本文:

かぜにふかれてゆきのようにふったしらすな 

見る知る松江エリア平成時代

「南は入海である。春は鯔魚(なよし:ボラ)、須受枳(すずき)、鎮仁(ちに:チヌ)、■鰕(えび)など大小さまざまな魚がいる。北は大海(日本海)である。 恵曇浜(えともはま)。広さは二里一百八十歩ある。」これは、『出雲国風土記』に載る秋鹿郡の海岸部や松江市鹿島町恵曇の様子である。その恵曇を訪ねたのは4月初旬、港では釣り人が細長いウキとしなやかな釣り竿を振って、陽光の下で、まさにチヌ釣りをしていた。


 風土記は続ける。「浦から人家までの間はまわりに石も木もなく、白い砂が積もっているようである。大風が吹くと、その砂はあるときは風に吹かれて雪のように降り、あるときにはそのまま流れ動いて蟻のように散り、桑や麻を覆ってしまう。」

提供データ:
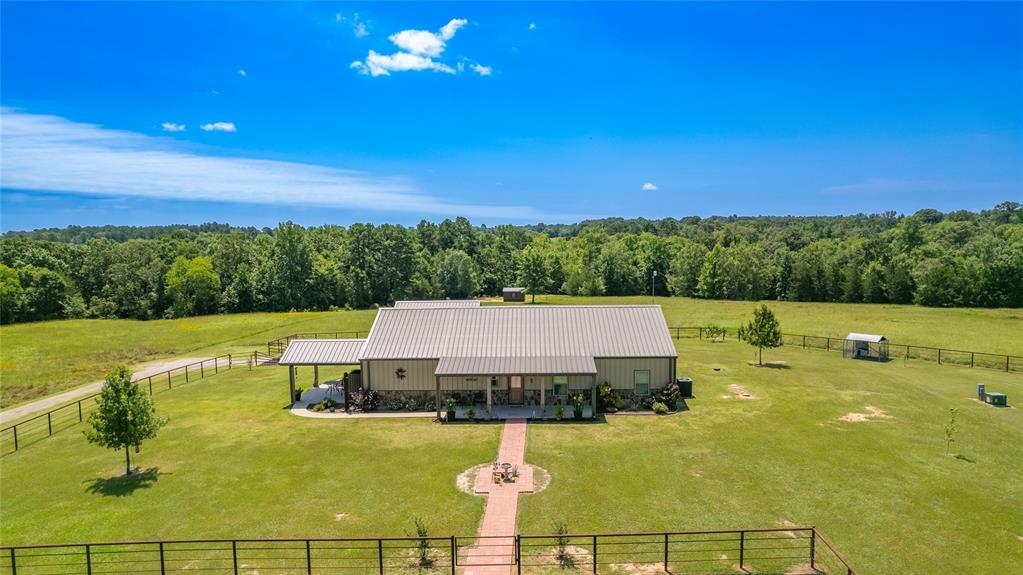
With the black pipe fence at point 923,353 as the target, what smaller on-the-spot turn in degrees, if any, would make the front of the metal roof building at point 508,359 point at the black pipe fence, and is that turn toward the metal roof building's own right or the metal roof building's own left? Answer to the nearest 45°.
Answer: approximately 90° to the metal roof building's own left

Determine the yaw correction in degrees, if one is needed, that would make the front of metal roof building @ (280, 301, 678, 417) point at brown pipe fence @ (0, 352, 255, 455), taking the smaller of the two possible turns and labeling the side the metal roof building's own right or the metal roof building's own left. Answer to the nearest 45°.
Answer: approximately 90° to the metal roof building's own right

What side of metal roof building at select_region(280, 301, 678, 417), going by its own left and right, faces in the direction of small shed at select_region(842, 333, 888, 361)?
left

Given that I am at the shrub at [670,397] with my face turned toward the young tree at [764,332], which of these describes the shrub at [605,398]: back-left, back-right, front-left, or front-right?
back-left

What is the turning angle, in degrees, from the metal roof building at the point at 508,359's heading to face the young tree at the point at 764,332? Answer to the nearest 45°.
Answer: approximately 135° to its left

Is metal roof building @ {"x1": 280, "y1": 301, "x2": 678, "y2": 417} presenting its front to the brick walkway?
yes

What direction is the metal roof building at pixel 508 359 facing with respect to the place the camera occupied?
facing the viewer

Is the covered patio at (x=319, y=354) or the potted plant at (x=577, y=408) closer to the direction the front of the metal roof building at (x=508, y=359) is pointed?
the potted plant

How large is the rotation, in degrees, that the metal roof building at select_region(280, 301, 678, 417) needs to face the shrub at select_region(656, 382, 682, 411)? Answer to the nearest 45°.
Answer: approximately 90° to its left

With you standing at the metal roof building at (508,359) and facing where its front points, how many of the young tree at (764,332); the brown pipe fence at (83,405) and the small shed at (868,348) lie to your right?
1

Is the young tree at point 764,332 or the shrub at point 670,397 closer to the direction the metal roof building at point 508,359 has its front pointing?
the shrub

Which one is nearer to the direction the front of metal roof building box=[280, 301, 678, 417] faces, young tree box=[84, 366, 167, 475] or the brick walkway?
the brick walkway

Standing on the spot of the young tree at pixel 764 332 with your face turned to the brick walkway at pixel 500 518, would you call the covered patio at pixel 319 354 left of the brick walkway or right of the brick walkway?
right
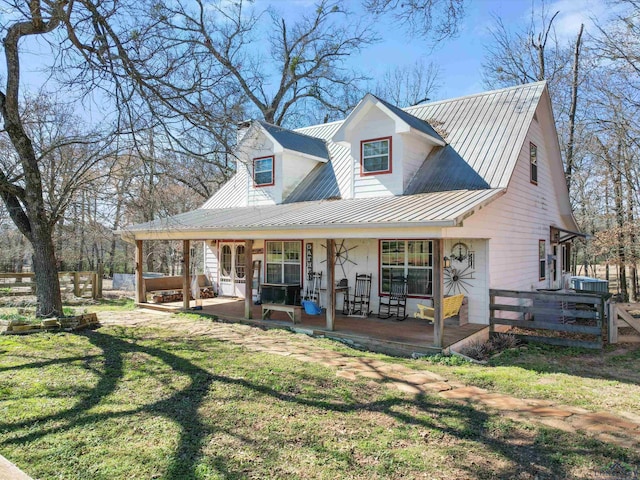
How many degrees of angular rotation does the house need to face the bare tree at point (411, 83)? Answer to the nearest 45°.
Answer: approximately 135° to its right

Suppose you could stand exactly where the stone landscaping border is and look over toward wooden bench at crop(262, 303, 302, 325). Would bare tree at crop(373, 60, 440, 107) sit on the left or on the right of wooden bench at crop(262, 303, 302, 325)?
left

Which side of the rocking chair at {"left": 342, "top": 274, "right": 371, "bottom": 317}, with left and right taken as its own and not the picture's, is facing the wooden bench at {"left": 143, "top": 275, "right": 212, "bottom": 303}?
right

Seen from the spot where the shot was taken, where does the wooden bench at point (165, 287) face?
facing the viewer and to the right of the viewer

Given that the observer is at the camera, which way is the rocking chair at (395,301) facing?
facing the viewer and to the left of the viewer

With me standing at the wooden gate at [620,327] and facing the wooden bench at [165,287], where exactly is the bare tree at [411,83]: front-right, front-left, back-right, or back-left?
front-right

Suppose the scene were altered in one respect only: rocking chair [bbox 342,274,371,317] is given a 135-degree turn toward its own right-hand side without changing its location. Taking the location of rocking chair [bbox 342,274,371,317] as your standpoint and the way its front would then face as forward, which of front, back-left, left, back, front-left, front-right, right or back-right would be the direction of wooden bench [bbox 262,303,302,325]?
back-left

課題 1:
恵曇について書かれた本文の内容と、次の(a)〜(c)は合っていますか。それぞれ「はい」か「いいえ」で答え、判断の決め手となる本文の語句をそのまま引用してください。
(a) 筆者が恵曇を訪ねたのは4月初旬である。
(b) 風土記によれば、恵曇浜の広さは三里である。
(c) 風土記によれば、大風が吹くと砂が桑や麻を覆ってしまう。
課題 2:
恵曇についての本文から、「見る知る松江エリア平成時代」に始まり「な釣り竿を振って、陽光の下で、まさにチヌ釣りをしていた。」で終わる部分をすべて、一字も変えずに抜き出してください。

回答 1:
(a) はい。「その恵曇を訪ねたのは4月初旬」
(b) いいえ。「広さは二里一百八十歩ある」
(c) はい。「桑や麻を覆ってしまう」

回答 2:
見る知る松江エリア平成時代

「南は入海である。春は鯔魚(なよし:ボラ)、須受枳(すずき)、鎮仁(ちに:チヌ)、■鰕(えび)など大小さまざまな魚がいる。北は大海(日本海)である。 恵曇浜(えともはま)。広さは二里一百八十歩ある。」これは、『出雲国風土記』に載る秋鹿郡の海岸部や松江市鹿島町恵曇の様子である。その恵曇を訪ねたのは4月初旬、港では釣り人が細長いウキとしなやかな釣り竿を振って、陽光の下で、まさにチヌ釣りをしていた。